*** Opening of Extract provided ***

期刊名称:Proceedings of the National Academy of Sciences
印刷版ISSN:0027-8424
电子版ISSN:1091-6490
出版年度:2009
卷号:106
期号:45
页码:19102-19107
DOI:10.1073/pnas.0910354106
语种:English
出版社:The National Academy of Sciences of the United States of America
摘要:Two distinct bone marrow-derived blast colony-forming cells can generate colonies of lineage-restricted progenitor cells in agar cultures of murine bone marrow. Both cell types selectively had a Kit+ ScaI+ phenotype distinguishing them from most lineage-restricted progenitor cells. Multicentric blast colony-forming cells stimulated by stem cell factor plus interleukin-6 (IL-6) (BL-CFC-S) were separable from most dispersed blast colony-forming cells stimulated by Flt3 ligand and IL-6 (BL-CFC-F) using CD34 and Flt3R probes. Multicentric BL-CFC-S cofractionated with colony-forming units, spleen (CFU-S) supporting the possibility that the 2 cells may be identical. The colony populations generated by BL-CFC-S were similar in their phenotype and proliferative capacity to progenitor cells in whole bone marrow but the progeny of BL-CFC-F were skewed with an abnormally high proportion of Kit- Flt3R+ cells whose clonogenic cells tended to generate only macrophage progeny. Both blast colony populations had a high percentage of GR1+ and Mac1+ cells but BL-CFC-F colonies also contained a significant population of B220+ and IL-7R+ cells relevant to the superior ability of BL-CFC-F colony cells to generate B lymphocytes and the known dependency of this process on Flt3 ligand and IL-7. The commitment events and phenotypic changes during the generation of differing progenitor cells in blast colonies can now be clonally analyzed in a convenient in vitro culture system.

*** Close of Extract provided ***

Prompt ▸
According to the abstract, which probes were used to separate the BL-CFC-S from most BL-CFC-F?

*** Opening of Information given ***

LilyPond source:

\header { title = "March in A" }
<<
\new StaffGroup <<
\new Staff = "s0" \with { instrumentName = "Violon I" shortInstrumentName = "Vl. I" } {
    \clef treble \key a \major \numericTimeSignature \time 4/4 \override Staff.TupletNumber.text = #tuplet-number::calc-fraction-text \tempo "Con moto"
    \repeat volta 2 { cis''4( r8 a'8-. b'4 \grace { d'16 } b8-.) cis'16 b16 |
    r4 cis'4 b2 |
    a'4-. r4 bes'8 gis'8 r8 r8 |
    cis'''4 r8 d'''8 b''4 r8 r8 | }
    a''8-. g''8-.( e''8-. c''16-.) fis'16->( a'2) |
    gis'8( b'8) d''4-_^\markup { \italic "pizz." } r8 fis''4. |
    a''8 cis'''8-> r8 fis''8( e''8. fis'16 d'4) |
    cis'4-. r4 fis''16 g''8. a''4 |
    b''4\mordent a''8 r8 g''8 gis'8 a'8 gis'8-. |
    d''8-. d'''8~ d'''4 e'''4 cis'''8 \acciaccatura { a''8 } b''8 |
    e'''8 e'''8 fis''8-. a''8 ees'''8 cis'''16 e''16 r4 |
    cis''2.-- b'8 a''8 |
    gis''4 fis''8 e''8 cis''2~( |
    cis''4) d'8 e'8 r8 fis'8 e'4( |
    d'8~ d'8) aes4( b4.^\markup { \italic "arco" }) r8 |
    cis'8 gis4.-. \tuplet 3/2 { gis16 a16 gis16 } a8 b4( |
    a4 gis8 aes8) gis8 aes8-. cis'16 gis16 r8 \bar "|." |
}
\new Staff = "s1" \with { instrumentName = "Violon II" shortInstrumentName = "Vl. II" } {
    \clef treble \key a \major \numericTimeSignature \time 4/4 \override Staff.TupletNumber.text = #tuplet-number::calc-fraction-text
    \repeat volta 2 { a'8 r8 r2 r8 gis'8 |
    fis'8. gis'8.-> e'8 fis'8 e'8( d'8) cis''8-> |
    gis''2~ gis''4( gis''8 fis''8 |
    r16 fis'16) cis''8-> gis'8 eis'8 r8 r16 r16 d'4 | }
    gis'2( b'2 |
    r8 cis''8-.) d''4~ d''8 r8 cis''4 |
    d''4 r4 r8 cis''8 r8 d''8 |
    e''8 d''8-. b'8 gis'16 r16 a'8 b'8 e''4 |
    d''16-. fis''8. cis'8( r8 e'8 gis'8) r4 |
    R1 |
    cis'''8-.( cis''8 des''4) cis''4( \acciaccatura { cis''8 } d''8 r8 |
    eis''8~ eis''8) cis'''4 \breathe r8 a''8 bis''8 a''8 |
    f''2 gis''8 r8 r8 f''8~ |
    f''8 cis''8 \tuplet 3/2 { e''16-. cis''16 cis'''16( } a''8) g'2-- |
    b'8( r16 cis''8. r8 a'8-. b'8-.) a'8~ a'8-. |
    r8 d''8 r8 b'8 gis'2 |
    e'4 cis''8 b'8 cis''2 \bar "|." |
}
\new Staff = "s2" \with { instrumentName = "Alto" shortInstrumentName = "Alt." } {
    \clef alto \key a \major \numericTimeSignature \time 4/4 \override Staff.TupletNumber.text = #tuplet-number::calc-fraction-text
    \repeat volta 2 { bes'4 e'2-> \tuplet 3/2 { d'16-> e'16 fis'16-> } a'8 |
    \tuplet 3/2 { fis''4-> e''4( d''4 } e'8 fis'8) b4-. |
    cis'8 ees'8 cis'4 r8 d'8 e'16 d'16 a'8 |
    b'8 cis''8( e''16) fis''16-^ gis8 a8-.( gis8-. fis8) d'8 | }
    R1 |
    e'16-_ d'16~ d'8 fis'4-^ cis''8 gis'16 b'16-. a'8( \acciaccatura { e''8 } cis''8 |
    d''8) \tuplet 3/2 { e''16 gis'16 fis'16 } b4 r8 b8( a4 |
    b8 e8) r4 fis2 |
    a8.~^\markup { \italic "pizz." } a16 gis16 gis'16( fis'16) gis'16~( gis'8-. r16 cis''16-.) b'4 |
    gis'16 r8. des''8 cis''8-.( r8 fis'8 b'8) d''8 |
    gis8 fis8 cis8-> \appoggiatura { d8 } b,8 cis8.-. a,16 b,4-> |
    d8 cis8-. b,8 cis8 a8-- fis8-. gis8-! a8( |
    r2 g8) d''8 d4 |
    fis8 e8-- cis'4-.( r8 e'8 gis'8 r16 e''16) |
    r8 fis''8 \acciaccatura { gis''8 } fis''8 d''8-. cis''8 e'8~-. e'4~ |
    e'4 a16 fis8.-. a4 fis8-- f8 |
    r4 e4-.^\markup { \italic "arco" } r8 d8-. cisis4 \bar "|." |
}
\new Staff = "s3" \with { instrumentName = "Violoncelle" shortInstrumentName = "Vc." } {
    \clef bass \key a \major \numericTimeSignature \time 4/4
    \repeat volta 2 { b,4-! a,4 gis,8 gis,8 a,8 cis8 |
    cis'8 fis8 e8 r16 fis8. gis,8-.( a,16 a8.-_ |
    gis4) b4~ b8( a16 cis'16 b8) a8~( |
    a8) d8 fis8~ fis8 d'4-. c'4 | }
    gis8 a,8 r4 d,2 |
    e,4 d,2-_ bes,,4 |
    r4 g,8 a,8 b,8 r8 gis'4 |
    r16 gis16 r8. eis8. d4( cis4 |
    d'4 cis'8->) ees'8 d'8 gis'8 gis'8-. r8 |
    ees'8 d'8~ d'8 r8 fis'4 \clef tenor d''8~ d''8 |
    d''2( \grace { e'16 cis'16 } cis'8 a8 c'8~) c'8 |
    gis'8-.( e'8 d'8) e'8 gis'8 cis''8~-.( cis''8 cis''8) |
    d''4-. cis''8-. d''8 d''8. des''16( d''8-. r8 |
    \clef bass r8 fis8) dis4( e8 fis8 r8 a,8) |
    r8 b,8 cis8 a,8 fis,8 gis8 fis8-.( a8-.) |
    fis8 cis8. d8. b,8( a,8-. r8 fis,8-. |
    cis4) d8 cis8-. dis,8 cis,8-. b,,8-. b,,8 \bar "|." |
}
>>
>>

*** Close of Information given ***

Response to this task ▸
CD34 and Flt3R probes.